======== INPUT DATA

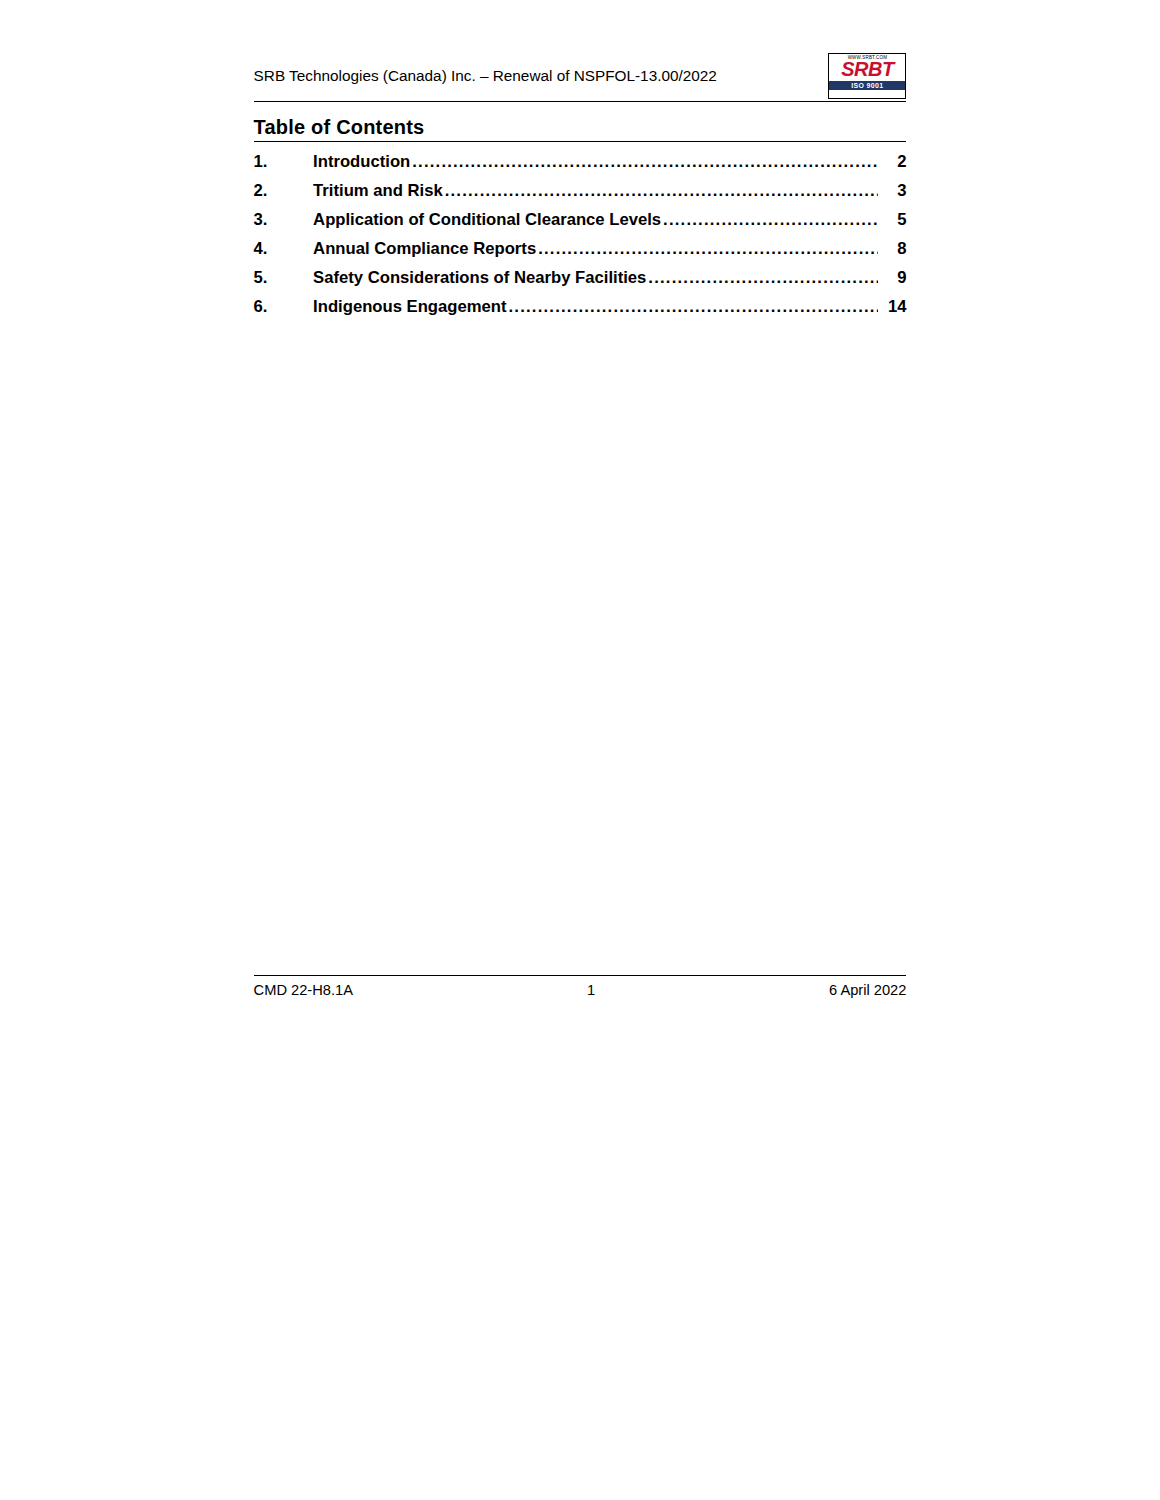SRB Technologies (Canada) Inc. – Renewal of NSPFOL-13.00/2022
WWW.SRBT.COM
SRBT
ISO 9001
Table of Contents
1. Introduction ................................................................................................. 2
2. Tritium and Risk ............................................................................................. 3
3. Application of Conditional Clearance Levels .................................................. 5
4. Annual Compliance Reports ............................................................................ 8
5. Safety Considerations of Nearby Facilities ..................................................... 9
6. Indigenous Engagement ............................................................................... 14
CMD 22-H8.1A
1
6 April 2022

================
======== INPUT DATA

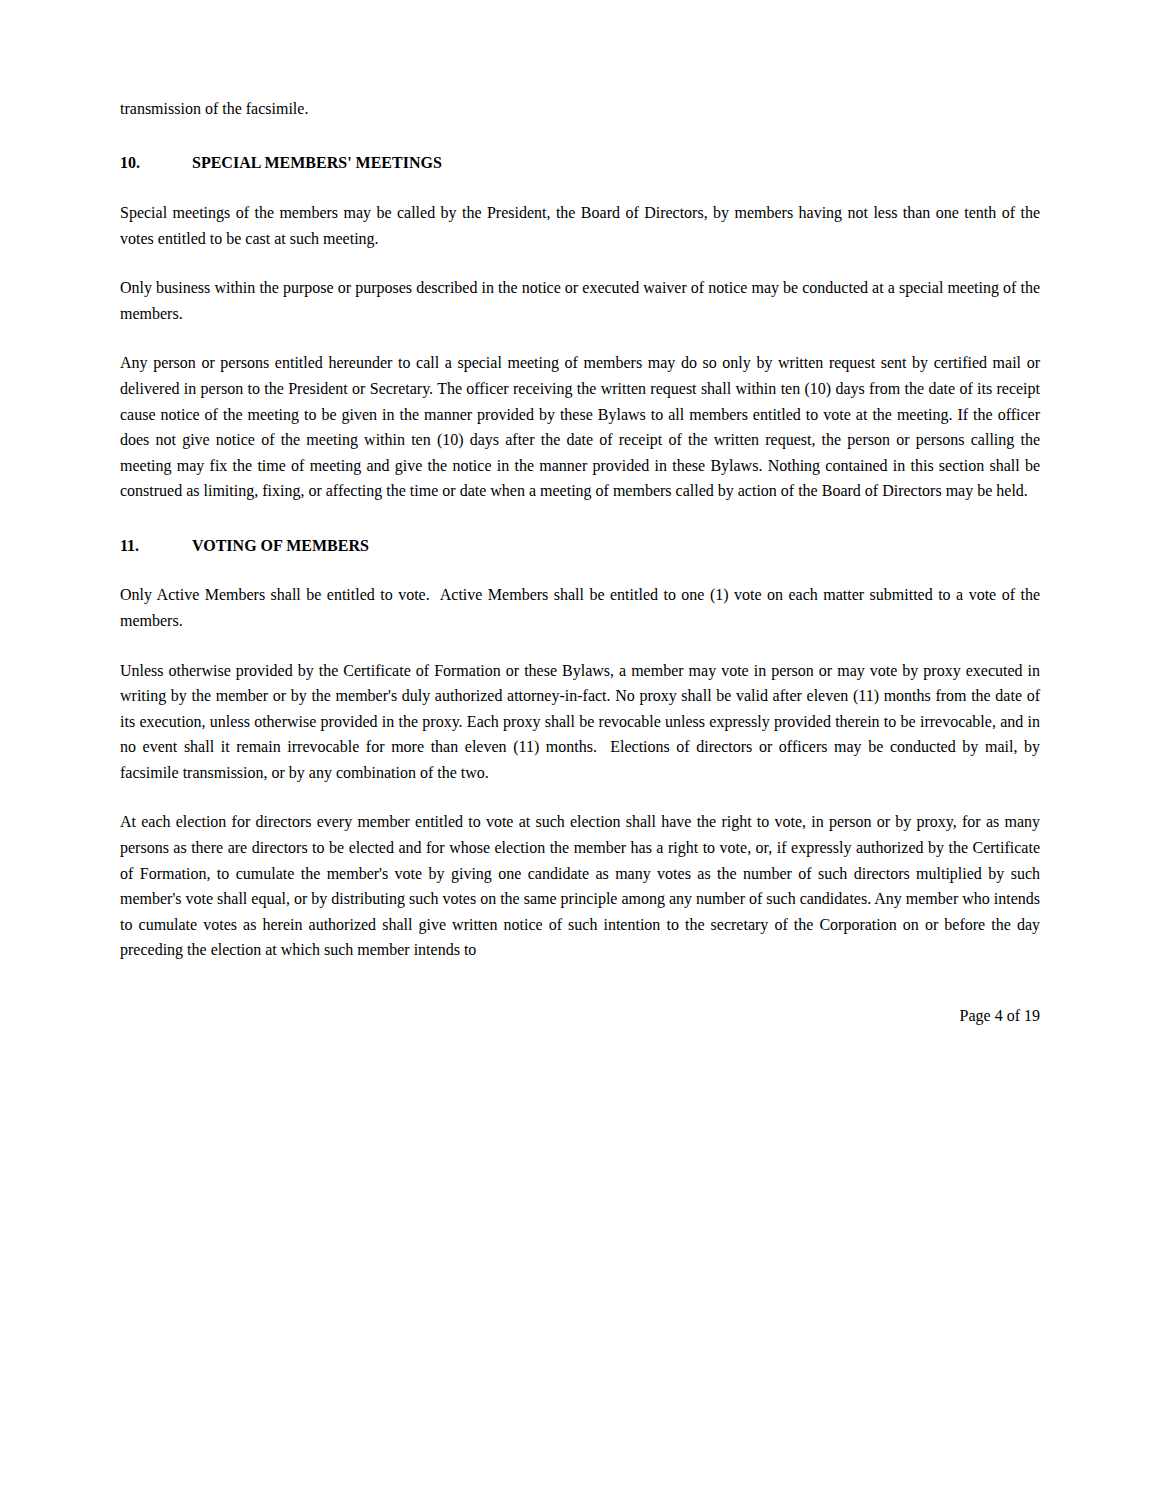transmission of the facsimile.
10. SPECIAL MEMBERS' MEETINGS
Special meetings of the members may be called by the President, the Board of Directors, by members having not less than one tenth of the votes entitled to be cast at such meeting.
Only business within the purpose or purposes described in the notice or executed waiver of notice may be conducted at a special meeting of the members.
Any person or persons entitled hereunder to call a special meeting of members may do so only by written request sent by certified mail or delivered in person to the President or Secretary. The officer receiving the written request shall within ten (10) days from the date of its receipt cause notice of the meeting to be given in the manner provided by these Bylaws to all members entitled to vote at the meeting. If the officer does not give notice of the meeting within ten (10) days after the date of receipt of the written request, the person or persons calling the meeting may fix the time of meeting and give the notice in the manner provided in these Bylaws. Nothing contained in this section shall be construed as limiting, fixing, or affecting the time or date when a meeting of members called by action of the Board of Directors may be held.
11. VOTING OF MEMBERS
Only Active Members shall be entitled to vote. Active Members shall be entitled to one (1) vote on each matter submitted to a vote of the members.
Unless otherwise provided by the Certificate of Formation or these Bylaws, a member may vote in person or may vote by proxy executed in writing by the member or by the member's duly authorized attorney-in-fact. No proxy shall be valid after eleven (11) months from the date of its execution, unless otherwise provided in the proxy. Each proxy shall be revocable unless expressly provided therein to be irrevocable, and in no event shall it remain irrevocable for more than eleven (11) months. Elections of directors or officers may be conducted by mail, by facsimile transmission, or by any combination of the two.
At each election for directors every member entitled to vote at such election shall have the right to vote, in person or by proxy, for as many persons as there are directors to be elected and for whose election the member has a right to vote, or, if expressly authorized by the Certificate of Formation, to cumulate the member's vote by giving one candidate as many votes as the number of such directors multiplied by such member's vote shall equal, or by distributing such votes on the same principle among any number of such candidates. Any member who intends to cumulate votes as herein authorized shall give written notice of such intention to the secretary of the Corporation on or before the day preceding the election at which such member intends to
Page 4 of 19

================

**DESCRIPTION OF THE TASK:** Line for line, output the entries above from the line with "SRB Technologies (Canada)" to the line with "6 April 2022", both included, and nothing more. Skip pictures.

**EXERCISE RESULT:**
SRB Technologies (Canada) Inc. – Renewal of NSPFOL-13.00/2022
WWW.SRBT.COM
SRBT
ISO 9001
Table of Contents
1. Introduction ................................................................................................. 2
2. Tritium and Risk ............................................................................................. 3
3. Application of Conditional Clearance Levels .................................................. 5
4. Annual Compliance Reports ............................................................................ 8
5. Safety Considerations of Nearby Facilities ..................................................... 9
6. Indigenous Engagement ............................................................................... 14
CMD 22-H8.1A
1
6 April 2022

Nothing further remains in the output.